Consoante exposto em coluna anterior, as empresas brasileiras foram negativamente surpreendidas, no penúltimo dia útil de 2023, com a edição da Medida Provisória nº 1.202, que (dentre outras alterações legislativas) estabeleceu a limitação da compensação de créditos decorrentes de decisões judiciais transitadas em julgado. Logo em seguida (5/1/24), a Portaria Normativa (PN) nº 14/24 regulamentou os limites previsto na MP.

Perguntas e respostas na página da Receita
Essa regulamentação foi muito debatida até que, em 24 de janeiro do corrente ano, a Receita Federal divulgou uma série de “Perguntas e Respostas” que responderam a maior parte dos questionamentos dos contribuintes.

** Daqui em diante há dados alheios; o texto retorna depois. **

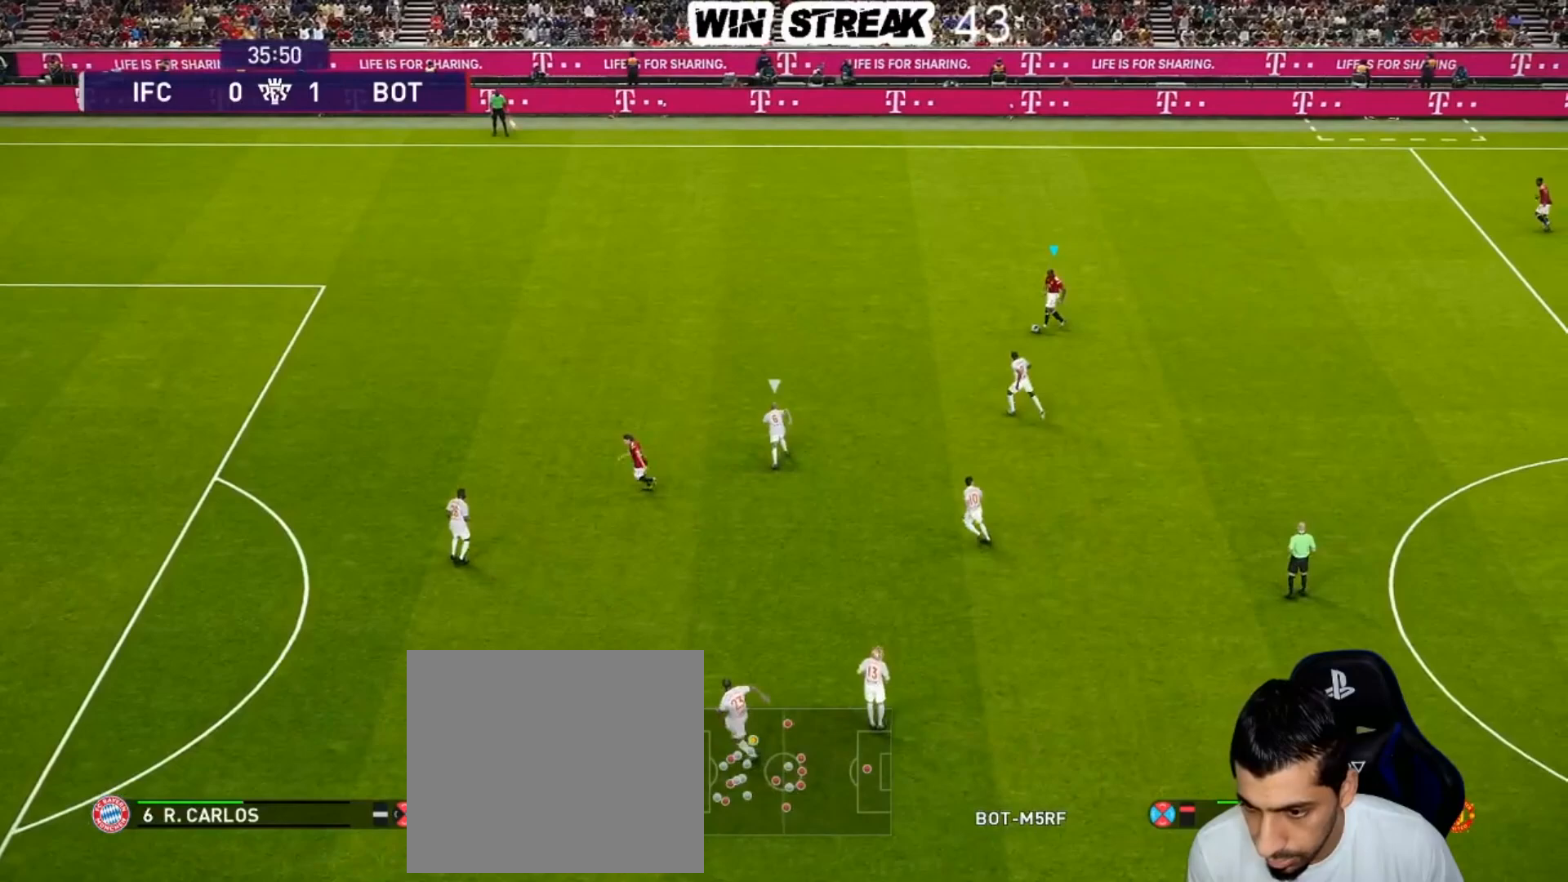
{"buttons": [], "left_stick": "center", "right_stick": "center", "events": [[133, "R2", "down"], [133, "TRIANGLE", "down"], [167, "TRIANGLE", "up"], [200, "R2", "up"], [383, "left_stick", "center"]]}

Com efeito, restaram confirmadas as seguintes premissas:

1) A limitação alcança todas as declarações de compensação transmitidas a partir de 5 de janeiro de 2024, data da publicação da Portaria Normativa MF nº 14/2024 (independentemente de a compensação estar em curso).
2) O limite é calculado por processo de habilitação do crédito decorrente de decisão judicial.
3) O contribuinte poderá atualizar e utilizar todo o seu crédito até que seja totalmente exaurido.
4) Caso a compensação, em determinado mês, tenha sido inferior ao limite, não é possível somar a parte não compensada para aumentar o limite de meses subsequentes. Por esse motivo, os créditos iguais ou superiores a R$ 10 milhões que, em razão da limitação de compensação, não puderem ser compensados no prazo de 5 anos, poderão continuar a ser compensados após esse período.
5) Será considerada não declarada a compensação que ultrapassar o limite mensal previsto, com cobrança imediata dos débitos, acrescidos dos encargos legais cabíveis.

Os vícios contidos na MP
Inobstante o Poder Executivo ter resolvido parte dos problemas decorrentes da MP nº 1.202/2024, a previsão legal ainda contém vários vícios, sendo que os três mais evidentes se encontram abaixo resumidos:

1. Aumento inconstitucional de tributo:

A limitação da compensação configura indireto aumento de tributo, e, nos termos do artigo 62, §2º, da Constituição da República Federativa do Brasil, a MP que implique instituição ou majoração de tributo somente pode produzir efeitos a partir do ano subsequente àquele em que a MP fosse convertida em lei, ou seja, em 2025, caso ela seja convertida em lei em 2024.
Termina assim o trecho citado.